Chrismans’ prominence grows in low-income housing
Published 3:36 am Monday, September 22, 2014
- Rocky Wilson/Chieftain Working in Enterprise in an 11,000-square-foot headquarters building with no sign on the door, brothers Doug, left, and Tony Chrisman have discovered a niche in affordable housing.
Two brothers who bought their way into a family-owned insurance business in 1989 have changed the focus of that business from insurance to a niche in the real estate market. They now hold the reins to an investment corporation and a property management corporation that employ a total of 200 people throughout the state of Oregon.

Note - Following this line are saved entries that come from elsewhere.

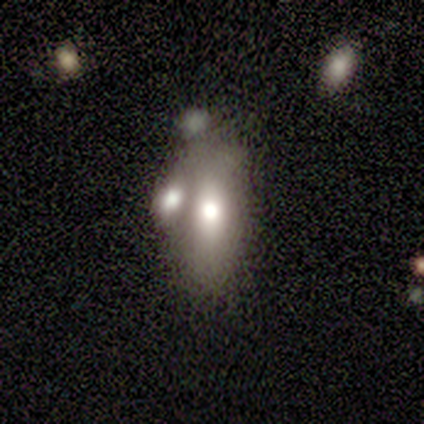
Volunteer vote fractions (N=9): Overall: smooth (67%; featured or disk 33%). How rounded: in between (83%). Merging: none (44%, tied with merger).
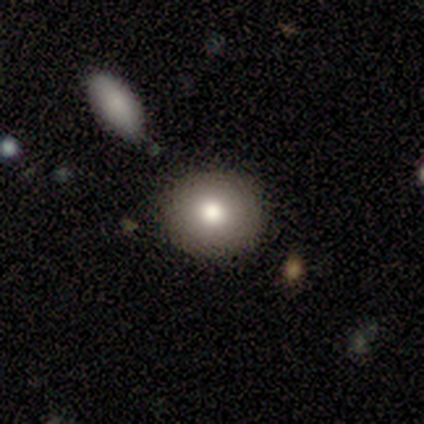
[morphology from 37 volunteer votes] This appears to be a smooth galaxy with no disk features (76%) that is round (82%). Merging: none (82%).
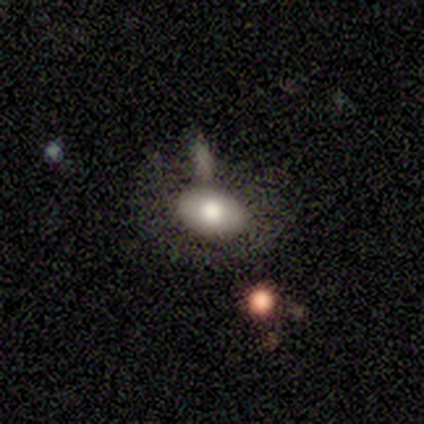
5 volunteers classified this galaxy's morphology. This appears to be a smooth galaxy with no disk features (60%) that is in between round and cigar-shaped (100%). Merging: none (80%).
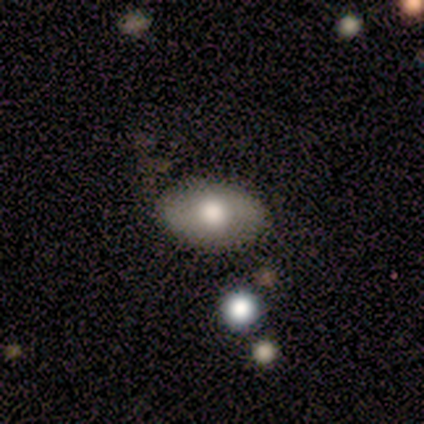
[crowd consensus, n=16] This is clearly a smooth galaxy (88%). How rounded: clearly in between (100%). Merging: clearly none (87%).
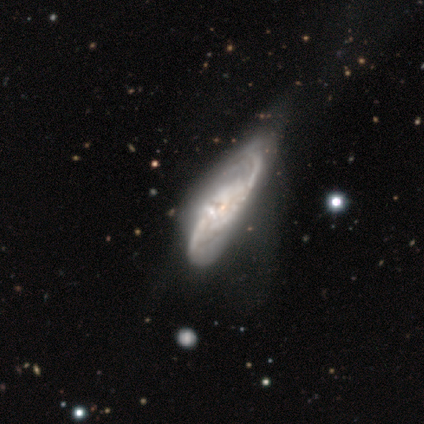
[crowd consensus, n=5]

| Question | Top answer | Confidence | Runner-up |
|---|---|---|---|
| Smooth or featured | featured or disk | 80% | smooth (20%) |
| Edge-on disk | no | 75% | yes (25%) |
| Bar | no | 67% | weak (33%) |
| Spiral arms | yes | 100% | — |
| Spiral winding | loose | 67% | medium (33%) |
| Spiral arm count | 2 | 100% | — |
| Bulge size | small | 67% | moderate (33%) |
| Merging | minor disturbance | 60% | none (40%) |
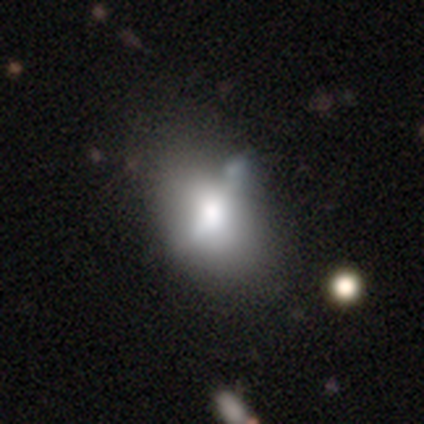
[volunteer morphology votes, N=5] Q: Smooth or featured?
A: smooth (80%); runner-up: featured or disk (20%)
Q: How rounded?
A: in between (75%); runner-up: round (25%)
Q: Merging?
A: none (60%); runner-up: minor disturbance (40%)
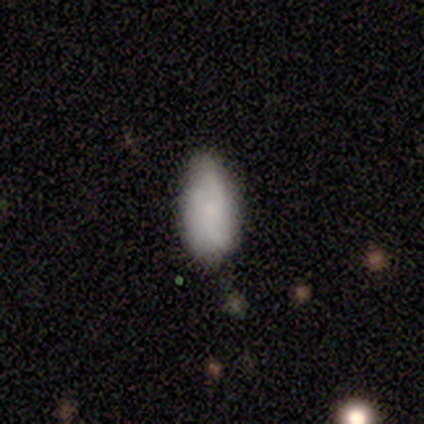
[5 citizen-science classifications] Smooth or featured? smooth (80%)
How rounded? in between (100%)
Merging? none (60%)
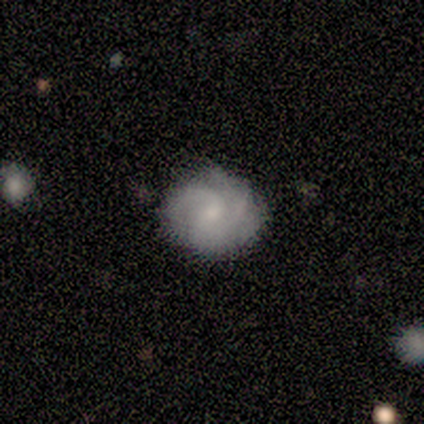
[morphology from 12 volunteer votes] A featured or disk galaxy (67%) with no bar (75%), 2 (57%) medium (57%) spiral arms (88%) and a small central bulge (62%).

Vote fractions:
- Smooth or featured? featured or disk: 67% / smooth: 25% / star or artifact: 8%
- Edge-on disk? no: 100% / yes: 0%
- Bar? no: 75% / weak: 25% / strong: 0%
- Spiral arms? yes: 88% / no: 12%
- Spiral winding? medium: 57% / tight: 29% / loose: 14%
- Spiral arm count? 2: 57% / 3: 29% / can't tell: 14% / 1: 0% / 4: 0% / more than 4: 0%
- Bulge size? small: 62% / moderate: 38% / dominant: 0% / large: 0% / none: 0%
- Merging? none: 82% / minor disturbance: 18% / major disturbance: 0% / merger: 0%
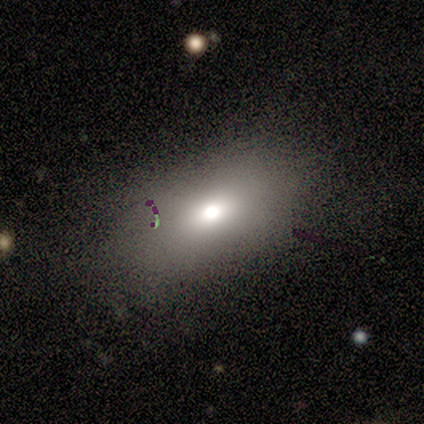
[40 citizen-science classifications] A smooth galaxy with no disk features (68%) that is in between round and cigar-shaped (85%).

Vote fractions:
- Smooth or featured? smooth: 68% / star or artifact: 20% / featured or disk: 12%
- How rounded? in between: 85% / round: 15% / cigar-shaped: 0%
- Merging? none: 62% / minor disturbance: 22% / major disturbance: 16% / merger: 0%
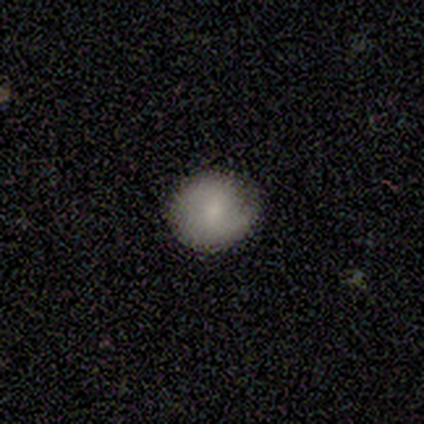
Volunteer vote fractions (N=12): This appears to be a smooth galaxy with no disk features (75%) that is round (78%). Merging: none (73%).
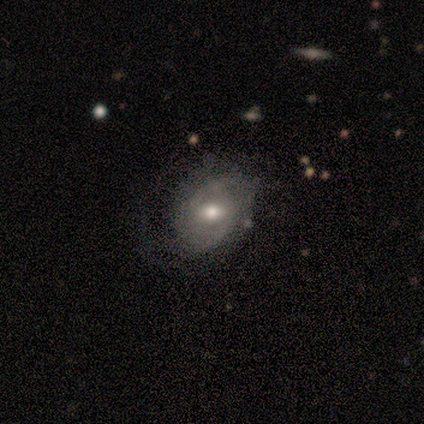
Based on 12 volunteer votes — Smooth or featured: featured or disk — 58% (smooth — 33%)
Edge-on disk: no — 100%
Bar: no — 71% (weak — 29%)
Spiral arms: yes — 71% (no — 29%)
Spiral winding: medium — 80% (loose — 20%)
Spiral arm count: 2 — 40% (tied with can't tell — 40%)
Bulge size: moderate — 100%
Merging: minor disturbance — 55% (none — 36%)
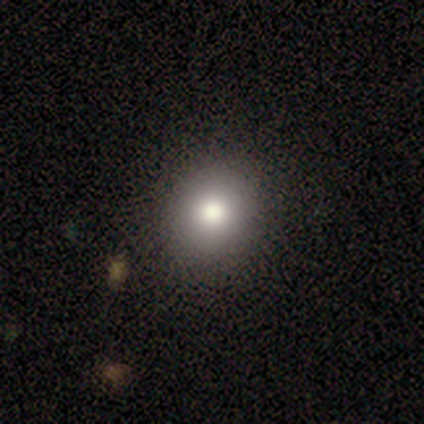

And those corporations are looking to expand – to Arizona next and possibly in the future to Washington and Indiana.
For the past 3½ years Tony and Doug Chrisman and employees have operated Chrisman Development Inc. and Viridian Management out of an 11,000-square-foot building across First Street from the Wallowa County Courthouse, in Enterprise. Chrisman Development has developed more than $130 million worth of low-income housing since 1989, and its sister corporation now manages a total of more than 2,700 low-income housing units in the state, but the glass front entry to the firms’ shared headquarters has no identifying signage.
“Why would we have a sign? We don’t have any customers,” says Chrisman Development Vice President Tony Chrisman.
No customers, yet possibly 4,000 tenants and those 200 employees.
Chrisman Development employs 10 highly skilled financial workers and the remaining 190 employees work for Viridian Management.
The origins of what are now Chrisman Development and Viridian Management can be traced to 1936 when grandfather Cecil Chrisman, then a lawyer, bought a business that allowed him to add insurance and real estate to his repertoire. In the late 1940s, Jack Coleman became a partner and Coleman and Chrisman Insurance was launched. In 1973, Cecil retired and Tony and Doug’s father, Bob, became a partner with Jack Coleman.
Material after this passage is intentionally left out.